| HN Mirror

Could still do human work, a random audit and estimate what percentage of them are valid with statistics.

There probably was peer review of some sort making sure it isn't just a crackpot claim given they link his published paper:

https://iopscience.iop.org/article/10.3847/1538-3881/ad7fe6

And calibrated against known objects:

"We opt to primarily measure the success of our model using the F1 score as a more robust metric than overall accuracy. In order to ignore the effects of our class imbalances in the true positive catalog, we take the macro averages of F1 score, precision, and recall. As can be derived from this confusion matrix, the model achieves a precision of 0.918, a recall of 0.910, an accuracy of 92.2%, and an F1 score of 0.914. These values are satisfactory for our studies. It should be noted that the confusion between the null class and all other classes is the most important to keep track of.

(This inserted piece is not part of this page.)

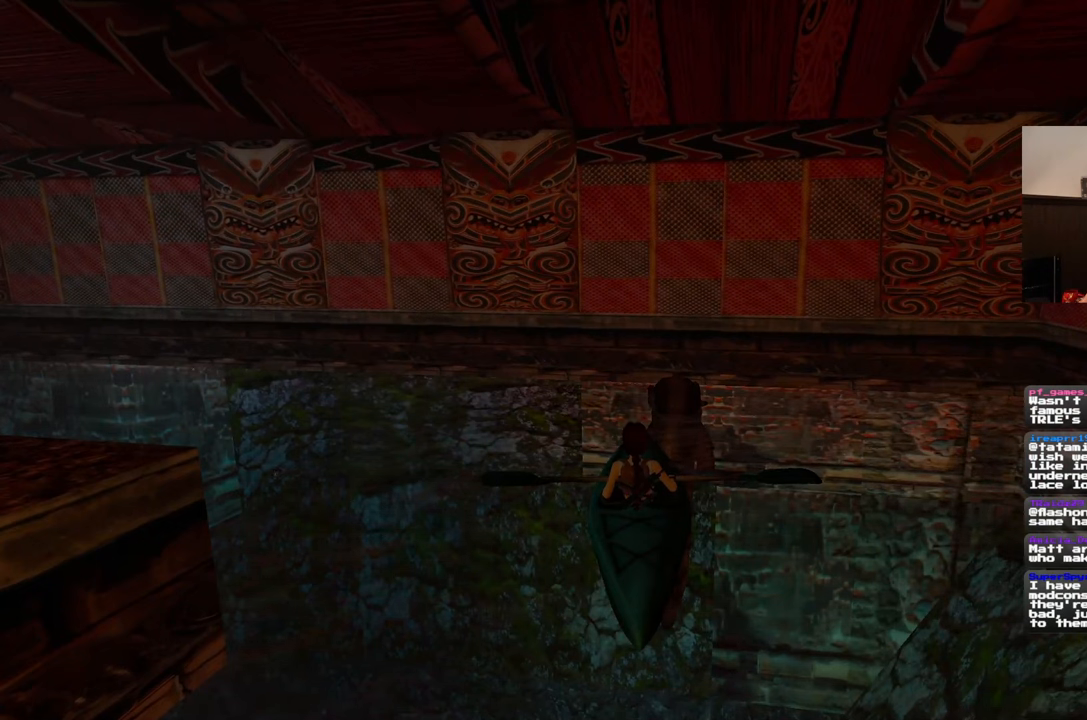
{"buttons": [], "left_stick": "center", "right_stick": "center", "events": []}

Another confusion matrix is available in Figure 9(b), which is the result of simply collapsing all the variable classes from the four-class confusion matrix into one, in order to study the real–bogus distinction that VARnet is making. The result is a precision of 0.973, a recall of 0.975, an accuracy of 97.4%, and an F1 score of 0.974. When observing the final confusion matrix, it is also apparent that there is the most confusion between the pulsator and transit classes. This is understandable, as some transits, particularly eclipsing binaries of the W Ursae Majoris type, have smoother short-period fluctuations in brightness, very similar to short-period pulsators. If the distinction between the pulsator and transit class were to be made via other methods after a secondary classification step, we could combine these classes for this step and greatly improve performance. By combining both the synthesizers and true positives for the pulsators and transits and retraining the model, the final confusion matrix in Figure 9 showcases the result of this approach. It yields an improved precision, recall, and F1 score of 0.980 and an accuracy of 97.4%."